Linear-space Subquadratic-time String Alignment Algorithmfor Arbitrary Scoring Matrices
Ryosuke Yamano, Tetsuo Shibuya
Theoretically, the fastest algorithm by Crochemore et al. for computing the alignment of two given strings of size $n$ over a constant alphabet takes $O(n^2/\log n)$ time. The algorithm uses Lempel–Ziv parsing to divide the dynamic programming matrix into blocks and utilizes the repetitive structure. It is the only previously known subquadratic-time algorithm that can handle scoring matrices of arbitrary weights. However, this algorithm takes $O(n^2/\log n)$ space, and reducing the space while preserving the time complexity has been an open problem for more than 20 years.
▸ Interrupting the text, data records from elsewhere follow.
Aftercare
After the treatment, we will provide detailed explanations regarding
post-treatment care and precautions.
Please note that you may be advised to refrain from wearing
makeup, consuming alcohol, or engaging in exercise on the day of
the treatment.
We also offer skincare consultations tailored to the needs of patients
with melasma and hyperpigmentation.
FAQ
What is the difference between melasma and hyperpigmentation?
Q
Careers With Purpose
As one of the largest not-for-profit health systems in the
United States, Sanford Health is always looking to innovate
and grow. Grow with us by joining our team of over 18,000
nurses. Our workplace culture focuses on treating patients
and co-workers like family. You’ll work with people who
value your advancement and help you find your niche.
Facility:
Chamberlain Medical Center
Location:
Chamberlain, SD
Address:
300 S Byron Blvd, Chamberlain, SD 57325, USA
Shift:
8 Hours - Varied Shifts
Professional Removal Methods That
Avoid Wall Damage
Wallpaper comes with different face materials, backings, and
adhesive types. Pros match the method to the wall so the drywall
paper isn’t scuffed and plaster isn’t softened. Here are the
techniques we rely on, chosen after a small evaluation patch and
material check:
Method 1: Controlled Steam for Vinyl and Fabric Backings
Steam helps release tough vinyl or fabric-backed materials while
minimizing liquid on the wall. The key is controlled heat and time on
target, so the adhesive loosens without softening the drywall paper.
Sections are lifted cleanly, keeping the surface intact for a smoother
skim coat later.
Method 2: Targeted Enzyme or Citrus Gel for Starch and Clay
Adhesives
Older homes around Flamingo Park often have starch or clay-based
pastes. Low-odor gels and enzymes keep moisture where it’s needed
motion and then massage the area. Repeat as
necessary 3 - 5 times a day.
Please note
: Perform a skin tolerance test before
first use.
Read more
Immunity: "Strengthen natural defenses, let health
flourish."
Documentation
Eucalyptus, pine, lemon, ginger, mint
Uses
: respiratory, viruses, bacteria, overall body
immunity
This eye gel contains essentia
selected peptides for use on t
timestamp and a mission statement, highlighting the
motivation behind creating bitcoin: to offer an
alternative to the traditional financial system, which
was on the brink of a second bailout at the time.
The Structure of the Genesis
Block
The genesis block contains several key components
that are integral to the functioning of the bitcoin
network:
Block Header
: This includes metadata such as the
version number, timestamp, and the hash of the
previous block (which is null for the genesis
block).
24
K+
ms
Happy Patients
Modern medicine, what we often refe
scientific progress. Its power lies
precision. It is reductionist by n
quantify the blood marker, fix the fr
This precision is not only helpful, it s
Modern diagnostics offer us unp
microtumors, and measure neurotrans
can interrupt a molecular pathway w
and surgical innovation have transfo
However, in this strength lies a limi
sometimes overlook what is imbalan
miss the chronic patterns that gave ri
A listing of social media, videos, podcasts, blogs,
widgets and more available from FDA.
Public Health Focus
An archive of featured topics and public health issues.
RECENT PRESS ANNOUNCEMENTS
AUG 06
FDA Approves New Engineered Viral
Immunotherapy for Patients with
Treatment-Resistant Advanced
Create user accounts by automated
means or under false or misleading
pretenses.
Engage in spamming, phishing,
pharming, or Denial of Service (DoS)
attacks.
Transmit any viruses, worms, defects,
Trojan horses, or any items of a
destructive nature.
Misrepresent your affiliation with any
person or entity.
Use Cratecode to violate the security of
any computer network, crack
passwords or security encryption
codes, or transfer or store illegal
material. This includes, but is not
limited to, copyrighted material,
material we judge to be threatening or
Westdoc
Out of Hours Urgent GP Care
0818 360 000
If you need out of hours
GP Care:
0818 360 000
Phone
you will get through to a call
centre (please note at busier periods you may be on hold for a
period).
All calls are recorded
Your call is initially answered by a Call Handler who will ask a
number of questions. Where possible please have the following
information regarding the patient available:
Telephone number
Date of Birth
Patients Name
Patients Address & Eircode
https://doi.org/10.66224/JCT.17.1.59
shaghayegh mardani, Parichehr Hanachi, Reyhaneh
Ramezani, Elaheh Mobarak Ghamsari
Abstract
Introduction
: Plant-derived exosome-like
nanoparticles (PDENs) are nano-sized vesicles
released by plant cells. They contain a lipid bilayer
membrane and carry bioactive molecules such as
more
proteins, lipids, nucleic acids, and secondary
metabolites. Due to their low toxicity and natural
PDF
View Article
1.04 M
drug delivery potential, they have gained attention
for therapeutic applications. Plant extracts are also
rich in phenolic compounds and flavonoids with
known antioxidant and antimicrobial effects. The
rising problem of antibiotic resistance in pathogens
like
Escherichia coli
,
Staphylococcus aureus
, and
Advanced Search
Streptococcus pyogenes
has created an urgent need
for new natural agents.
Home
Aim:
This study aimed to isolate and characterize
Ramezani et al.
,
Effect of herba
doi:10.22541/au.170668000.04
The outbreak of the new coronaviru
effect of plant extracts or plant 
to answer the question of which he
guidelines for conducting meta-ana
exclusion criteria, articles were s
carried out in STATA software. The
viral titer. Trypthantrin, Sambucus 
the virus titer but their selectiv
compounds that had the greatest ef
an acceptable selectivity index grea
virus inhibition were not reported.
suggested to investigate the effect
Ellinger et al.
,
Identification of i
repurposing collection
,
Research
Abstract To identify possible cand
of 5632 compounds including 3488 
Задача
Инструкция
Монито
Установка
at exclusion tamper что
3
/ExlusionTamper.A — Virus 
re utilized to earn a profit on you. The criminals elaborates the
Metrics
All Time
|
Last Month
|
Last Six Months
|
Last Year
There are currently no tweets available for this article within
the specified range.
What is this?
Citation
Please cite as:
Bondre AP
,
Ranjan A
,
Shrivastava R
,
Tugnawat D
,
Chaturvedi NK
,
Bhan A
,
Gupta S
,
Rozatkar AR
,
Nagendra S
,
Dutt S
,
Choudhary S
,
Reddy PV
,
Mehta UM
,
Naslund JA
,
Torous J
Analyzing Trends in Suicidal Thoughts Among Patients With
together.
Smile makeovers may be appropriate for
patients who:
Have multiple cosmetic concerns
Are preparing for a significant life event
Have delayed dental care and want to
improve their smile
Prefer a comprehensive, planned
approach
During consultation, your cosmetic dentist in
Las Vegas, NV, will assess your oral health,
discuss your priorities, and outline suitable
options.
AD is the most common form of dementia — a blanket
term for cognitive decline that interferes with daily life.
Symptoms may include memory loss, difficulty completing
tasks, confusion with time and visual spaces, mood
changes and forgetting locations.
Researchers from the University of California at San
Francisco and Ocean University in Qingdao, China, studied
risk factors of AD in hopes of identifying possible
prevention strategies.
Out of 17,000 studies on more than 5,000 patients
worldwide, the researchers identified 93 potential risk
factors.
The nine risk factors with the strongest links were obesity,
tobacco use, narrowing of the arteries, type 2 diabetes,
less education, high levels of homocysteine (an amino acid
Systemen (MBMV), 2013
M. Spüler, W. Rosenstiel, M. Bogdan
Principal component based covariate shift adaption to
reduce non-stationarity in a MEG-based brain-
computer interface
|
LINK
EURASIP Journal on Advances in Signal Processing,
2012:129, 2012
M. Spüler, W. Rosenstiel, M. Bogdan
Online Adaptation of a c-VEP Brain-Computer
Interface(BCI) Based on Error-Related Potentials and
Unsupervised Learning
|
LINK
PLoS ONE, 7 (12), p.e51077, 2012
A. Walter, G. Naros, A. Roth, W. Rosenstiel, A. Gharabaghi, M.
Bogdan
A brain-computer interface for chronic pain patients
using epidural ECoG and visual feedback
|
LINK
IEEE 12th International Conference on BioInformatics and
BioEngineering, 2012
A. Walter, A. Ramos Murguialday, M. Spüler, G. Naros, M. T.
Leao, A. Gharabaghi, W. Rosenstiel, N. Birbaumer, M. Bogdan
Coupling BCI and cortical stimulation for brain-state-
We present a solution to this issue by achieving an $O(n)$ space algorithm that maintains $O(n^2/\log n)$ time. The classical refinement by Hirschberg reduces the space complexity of the textbook $O(n^2)$ algorithm to $O(n)$ while preserving the quadratic time. However, applying this technique to the algorithm of Crochemore et al.\ has been considered challenging because their method requires $O(n^2 / \log n)$ space even when computing only the alignment score. Our modification enables the application of Hirschberg’s refinement, allowing traceback computation in $O(n)$ space while preserving the $O(n^2 / \log n)$ overall time complexity. Our algorithm can be applied to both global and local string alignment problems.